I don’t find the idea of a relativistic quantum electromagnetic field any more strange than the idea of a classical Newtonian gravitational field. Even though most of the mathematics are way over my head. In a Newtonian gravitational field, you can derive formulas that describe what happens. So you can in a relativistic quantum electromagnetic field. Neither am I bothered by living in a Minkowski space, going through a Lorenz transformation on my way to work, seeing electrons behave according to spinor mathematics, etc.

Still the whole wave particle duality debate has continued raging long after quantum electrodynamics was discovered (invented?).

What am I missing? We’re just seeing the field working the way it should.

Yup, you can treat it as a field, with waves and excitations in the field, and do all of the calculations (which we know how to do), and get results consistent with all of the experiments we’ve done. In that sense, we understand quantum mechanics just fine. But it still doesn’t “feel right” to us. Which, of course, just tells us something about the limitations of our brains, not anything about how the world really works: Being able to “understand” quantum mechanics wouldn’t help us to avoid predators, or to find ripe fruit, or to jockey for status in our social groups, so evolution didn’t give us brains capable of doing that.

So I went back to the Wiki article about Wave–particle duality

Reading that page ISTM that mostly old people (that is, people who were old in 1920!) and crazy people seem to have a need to come up with an “interpretation” of quantum mechanics.

The correct interpretation is actually mentioned on that page amid all the nonsense. Twice. Like when it says, “Following the development of quantum field theory the ambiguity disappeared…” so there does seem to be agreement that the whole “debate” is already settled.

Now only for the lay press to catch up.

Quantum field theory presents its own set of interpretational troubles, though, and few think they’re any simpler than those of QM. For instance, the field of QFT is not very much like that of e. g. classical electrodynamics. Classical fields assign a value of a physical quantity to any point in space; the way that quantity varies over space (and through time) then includes all the physics.

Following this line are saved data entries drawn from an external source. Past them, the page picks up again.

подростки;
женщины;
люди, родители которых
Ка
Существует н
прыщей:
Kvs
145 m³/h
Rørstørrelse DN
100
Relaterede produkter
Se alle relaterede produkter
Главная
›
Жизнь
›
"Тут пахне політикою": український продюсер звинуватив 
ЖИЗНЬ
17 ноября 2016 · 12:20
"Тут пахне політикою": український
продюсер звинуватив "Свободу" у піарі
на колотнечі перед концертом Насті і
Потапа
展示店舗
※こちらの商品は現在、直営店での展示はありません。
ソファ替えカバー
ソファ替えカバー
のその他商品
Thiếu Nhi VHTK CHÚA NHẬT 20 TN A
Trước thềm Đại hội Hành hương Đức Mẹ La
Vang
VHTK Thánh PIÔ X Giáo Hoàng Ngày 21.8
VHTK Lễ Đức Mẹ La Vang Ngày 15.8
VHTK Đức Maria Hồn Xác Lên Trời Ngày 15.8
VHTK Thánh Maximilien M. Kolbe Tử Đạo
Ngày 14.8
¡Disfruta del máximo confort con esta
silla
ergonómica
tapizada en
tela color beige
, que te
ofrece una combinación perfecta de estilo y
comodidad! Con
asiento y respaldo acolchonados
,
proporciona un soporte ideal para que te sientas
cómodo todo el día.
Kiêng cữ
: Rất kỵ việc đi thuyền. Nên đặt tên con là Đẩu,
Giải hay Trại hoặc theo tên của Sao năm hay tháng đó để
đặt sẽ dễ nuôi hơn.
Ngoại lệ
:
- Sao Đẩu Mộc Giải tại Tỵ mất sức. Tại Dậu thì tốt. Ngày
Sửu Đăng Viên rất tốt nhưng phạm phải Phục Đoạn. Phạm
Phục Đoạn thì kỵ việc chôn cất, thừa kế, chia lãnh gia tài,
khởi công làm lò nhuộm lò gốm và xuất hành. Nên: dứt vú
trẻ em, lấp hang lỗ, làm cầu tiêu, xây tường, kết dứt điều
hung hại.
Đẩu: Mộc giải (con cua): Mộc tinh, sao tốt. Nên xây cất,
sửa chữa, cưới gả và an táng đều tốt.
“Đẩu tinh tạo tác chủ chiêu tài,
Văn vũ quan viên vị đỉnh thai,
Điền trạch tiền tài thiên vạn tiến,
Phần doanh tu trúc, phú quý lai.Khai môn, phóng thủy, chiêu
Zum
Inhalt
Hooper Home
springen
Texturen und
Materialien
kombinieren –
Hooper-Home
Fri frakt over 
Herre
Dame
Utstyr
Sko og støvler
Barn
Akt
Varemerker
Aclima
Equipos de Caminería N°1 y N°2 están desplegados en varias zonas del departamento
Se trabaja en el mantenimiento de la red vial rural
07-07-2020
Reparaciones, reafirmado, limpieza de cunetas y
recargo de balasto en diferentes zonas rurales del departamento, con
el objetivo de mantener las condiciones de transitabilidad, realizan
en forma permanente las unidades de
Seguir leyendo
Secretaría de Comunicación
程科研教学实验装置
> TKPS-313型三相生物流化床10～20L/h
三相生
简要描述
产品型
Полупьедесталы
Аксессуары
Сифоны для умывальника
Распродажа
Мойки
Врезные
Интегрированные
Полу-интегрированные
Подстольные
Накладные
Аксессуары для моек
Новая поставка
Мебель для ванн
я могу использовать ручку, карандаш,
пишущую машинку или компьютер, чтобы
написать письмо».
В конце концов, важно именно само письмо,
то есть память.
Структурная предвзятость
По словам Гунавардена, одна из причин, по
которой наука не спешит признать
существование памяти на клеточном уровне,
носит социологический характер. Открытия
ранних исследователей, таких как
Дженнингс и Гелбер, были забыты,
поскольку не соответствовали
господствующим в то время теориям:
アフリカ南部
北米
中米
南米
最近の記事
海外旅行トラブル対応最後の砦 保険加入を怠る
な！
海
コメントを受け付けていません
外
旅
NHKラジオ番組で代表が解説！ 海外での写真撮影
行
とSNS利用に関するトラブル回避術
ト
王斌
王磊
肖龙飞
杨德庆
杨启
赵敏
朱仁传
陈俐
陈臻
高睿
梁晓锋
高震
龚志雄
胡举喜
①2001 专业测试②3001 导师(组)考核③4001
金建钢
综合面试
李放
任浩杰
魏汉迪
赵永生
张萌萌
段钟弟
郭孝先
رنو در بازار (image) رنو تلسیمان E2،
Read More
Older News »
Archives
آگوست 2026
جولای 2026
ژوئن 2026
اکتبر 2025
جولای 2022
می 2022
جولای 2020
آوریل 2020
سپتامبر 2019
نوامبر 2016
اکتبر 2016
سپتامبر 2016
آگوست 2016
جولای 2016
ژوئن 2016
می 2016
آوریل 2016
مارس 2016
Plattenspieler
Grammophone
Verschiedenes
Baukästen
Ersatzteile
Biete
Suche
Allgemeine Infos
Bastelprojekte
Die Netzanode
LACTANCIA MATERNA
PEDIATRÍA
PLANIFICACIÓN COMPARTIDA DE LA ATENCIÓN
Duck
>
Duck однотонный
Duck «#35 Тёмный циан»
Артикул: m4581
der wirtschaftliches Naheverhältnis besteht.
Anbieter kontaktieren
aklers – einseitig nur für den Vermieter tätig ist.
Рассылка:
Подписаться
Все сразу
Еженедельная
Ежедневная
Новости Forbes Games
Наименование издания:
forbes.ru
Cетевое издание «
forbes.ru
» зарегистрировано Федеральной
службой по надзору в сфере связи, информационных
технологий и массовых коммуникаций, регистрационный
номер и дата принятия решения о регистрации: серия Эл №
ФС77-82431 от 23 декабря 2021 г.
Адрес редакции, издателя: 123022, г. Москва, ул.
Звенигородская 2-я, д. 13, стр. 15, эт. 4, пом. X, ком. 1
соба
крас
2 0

A simple example would be temperature: there’s a single number assigned to every point, and that’s that.

Quantum fields aren’t like that. At all. What’s assigned there to every spacetime point isn’t the value of a physical quantity, but rather, an operator. An operator is something that takes a mathematical object (a state vector, in this case) and returns another—performing a certain transformation (something like a generalized rotation, for instance). These operators are observables in quantum physics—their expectation values dictate what sorts of values are presented in measurements. The quantum field configuration then isn’t the state of a physical system, but something that acts on the state, which is a wholly abstract notion.

So, consequently, there are various proposals as to how to interpret this sort of situation—one being (various versions of) a field interpretation, and another being (various versions of) a particle interpretation. There are other, more abstract proposals, including the idea that QFT isn’t really about things, as such, but perhaps rather about relations, or maybe about bundles of properties, or something like that.

At any rate, nobody seems yet to have found a convincing way to appeal to QFT to make the interpretation of QM any easier; you may get different issues, but that’s not to say they’re any more straightforward.

It is somewhat of a fallacy to account philosophically for classical outcomes when-- as all experiments show!-- all the outcomes are quantum.